> **Task requirements**
Count the lines in the records below that contain the string "Flauschband", treating uppercase and lowercase as distinct. Report only the number.

** Supplied records follows **

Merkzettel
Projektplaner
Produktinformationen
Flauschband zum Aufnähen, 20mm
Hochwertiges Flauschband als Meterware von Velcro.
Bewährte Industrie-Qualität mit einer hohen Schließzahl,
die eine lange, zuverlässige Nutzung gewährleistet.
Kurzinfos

** End of Supplied records **

> **Answer**
2